The Government’s Incubator for AI (i.AI) has developed a tool to help pharmacists assess which patients could be at risk from multiple prescriptions of medication.
Dr Laura Gilbert, director of i.AI, said this has come in response to worries that many people are being harmed, even dying, due to complications in having a large number of prescriptions.
She outlined the project as an example of i.AI’s work in providing AI solutions for public services while speaking at UKAuthority’s AI and Data4Good conference last week.
Gilbert said that academics have estimated that each year up to 20,000 people die in the UK because of problems with their prescriptions. As they get older they are given different types of medication which can interfere with each other and have side effects that are harmful to health.
In addition, the NHS spends about £750 million on prescriptions that are doing direct harm and another £250 million on some that are not useful.
Triage, review, detection
This has prompted i.AI to develop an AI tool named MedGuard. It provides a triage process to identify and prioritise high risk patients, uses CoPilot to review guidance from the British National Formulary, and detects errors in the use of medications.
It has been granted provisional medical device status by the Medicines and Healthcare Products Regulatory Agency and i.AI is hoping to use it in clinical trials soon.
Gilbert said it has been developed for use by pharmacists as they have more time than GPs to assess the combination of prescriptions.
“It works with the pharmacist, who has an overview of the patient’s medical history such as all the drugs they are on,” Gilbert said. “Also, in some ways they are less busy than GPs.
“The pharmacist can go through patient data, figure out using AI which patients need help and adjust the medication; and the AI will come back and give advice on how to adjust the profile and look out for which symptoms to look out for in the patient..

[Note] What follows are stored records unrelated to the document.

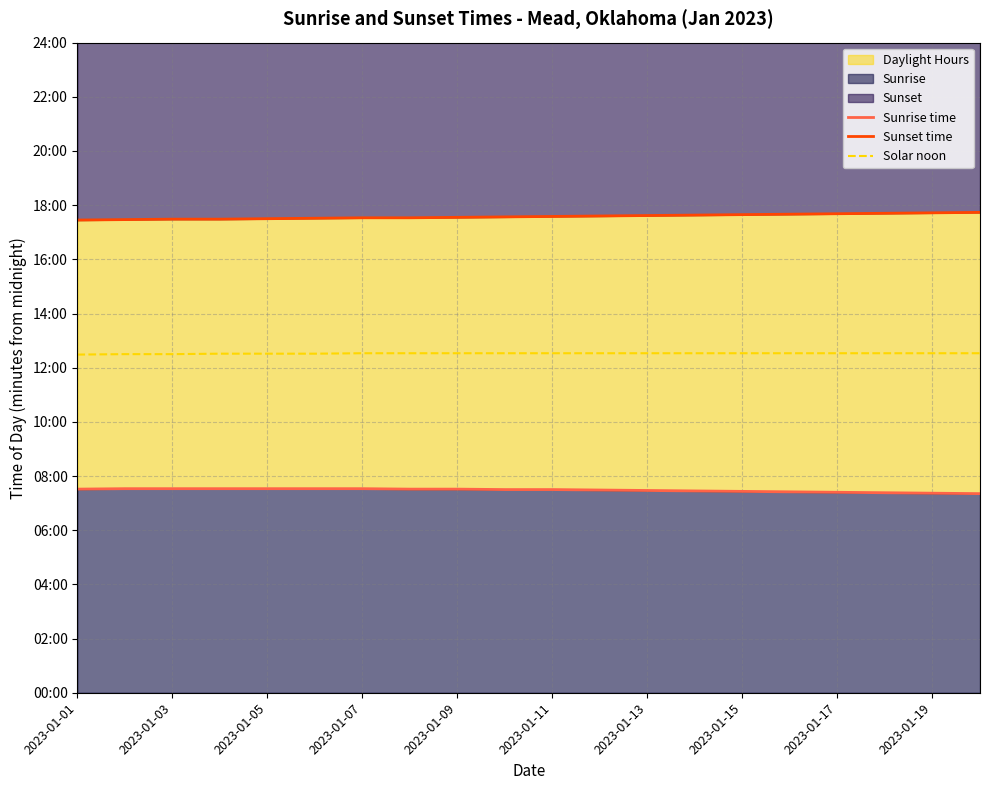

What is the sum of the Solar noon values at 2023-01-13 and 2023-01-19?

1504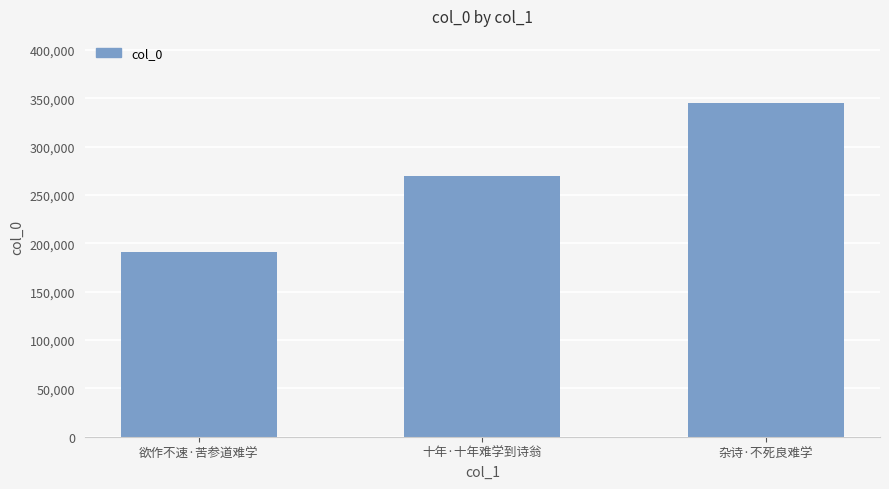

Approximately how many times larger is the value at 十年·十年难学到诗翁 compared to 欲作不速·苦参道难学?

1.4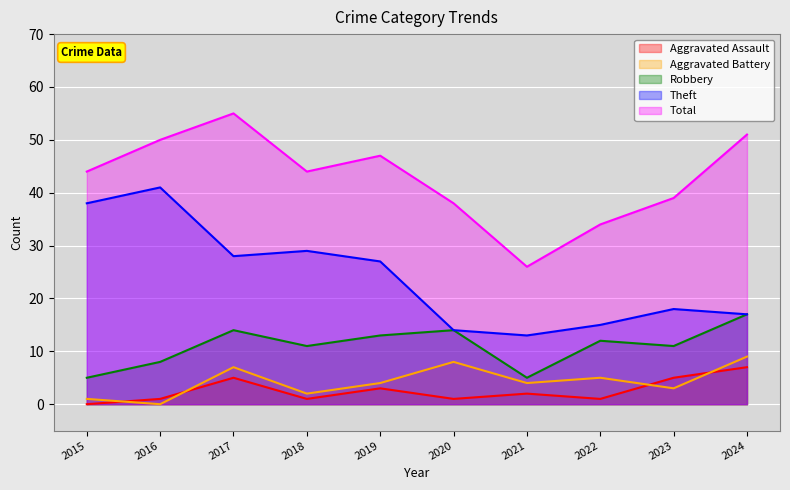

List the labels in order of Aggravated Battery value, smallest first.

2016, 2015, 2018, 2023, 2019, 2021, 2022, 2017, 2020, 2024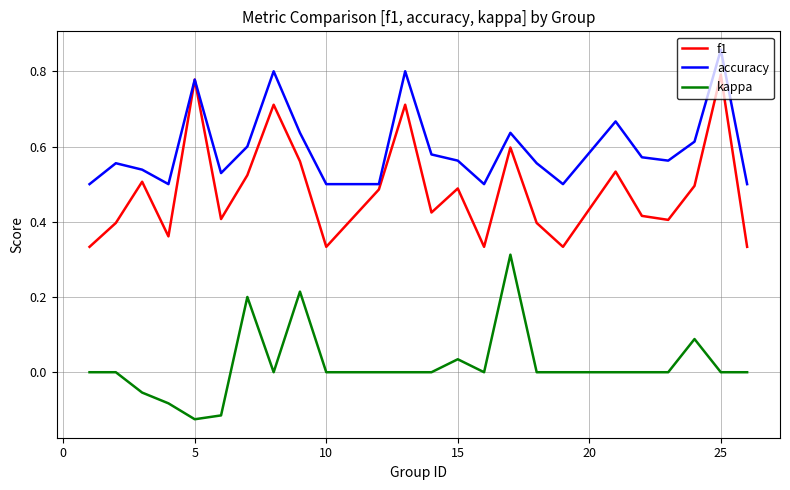

Rank the series by their maximum value, from highest to lowest.

accuracy, f1, kappa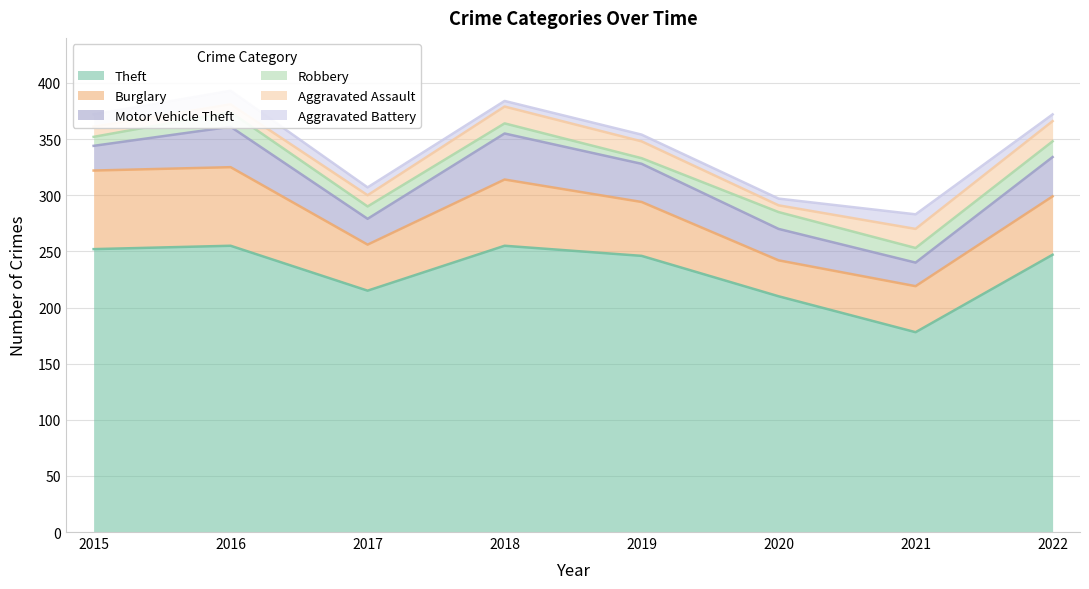

How many data points in Theft are above 247?

3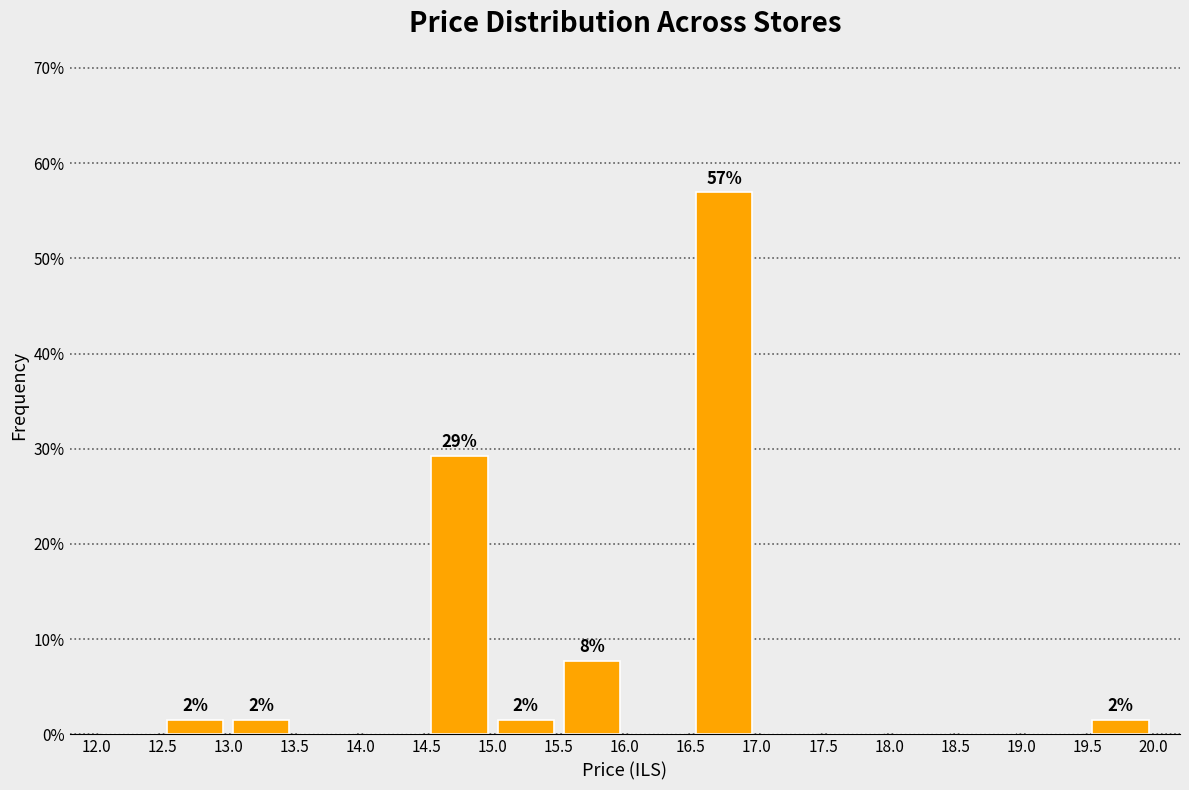

Over which range of the x-axis is the bar tallest?

16.5 to 17.0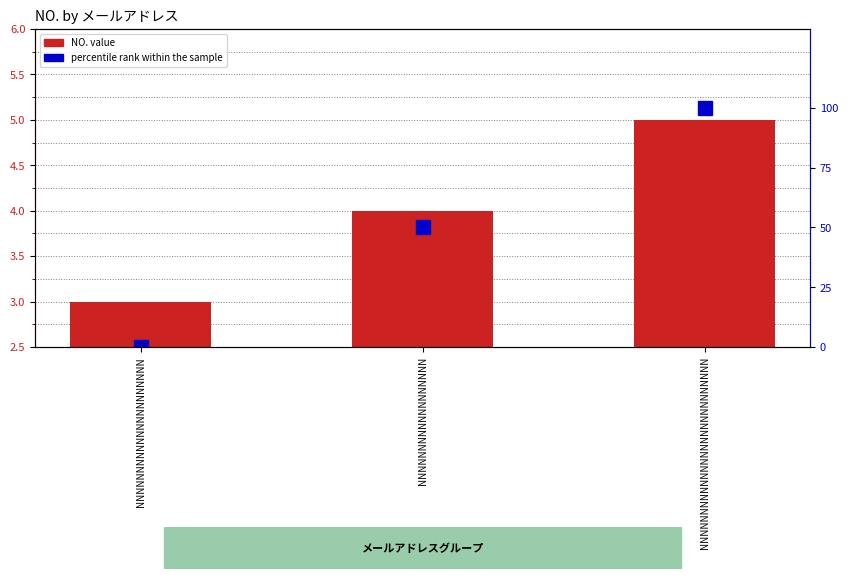

What is the difference between the maximum and minimum values in the percentile rank within the sample series?

100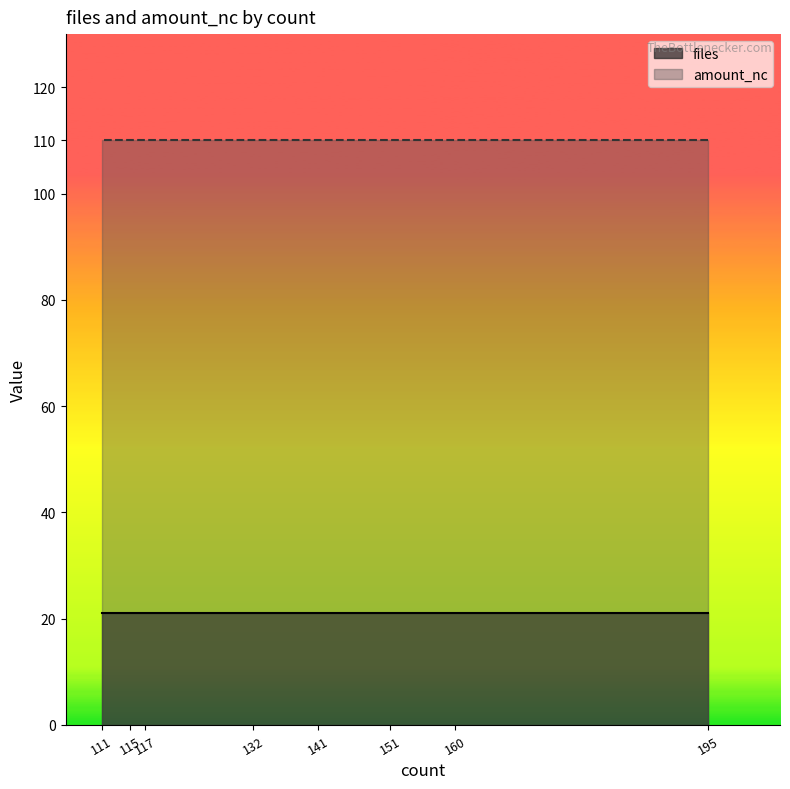

Which series has the widest spread of values?

files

She pointed out that the NHS has the Structured Medication Review under which patients can go through their medication with a pharmacist, but the limited number of pharmacists means that only about 100,000 of the one million people who qualify for these are able to go through the process each year.
“So this is a really good use case of where AI can find all the people who need it,” she said.
Principles for assurance
She also described i.Ai’s assurance framework for the development of products, saying it is based on five key principles: that products are safe, secure and robust; they are appropriately transparent and explainable; they do not introduce additional bias; they are improvable and open to challenge; and the organisation’s governance processes keep it accountable.
“We have a set of assurance standards and open sourcing is an important part of that,” she said.
“We call it ‘radical transparency’ – we’ll tell anybody what we are doing pretty much all the time – is very important in that it allows academic and industry experts to pretty much mark our homework, and if they are so inclined they can check improvements and fixes as well.
“We’re also very interested in making sure the public knows what we are doing…. By being really transparent about what we are building we hope the public will believe us when we say we are not trying to disadvantage them or take decisions without humans.”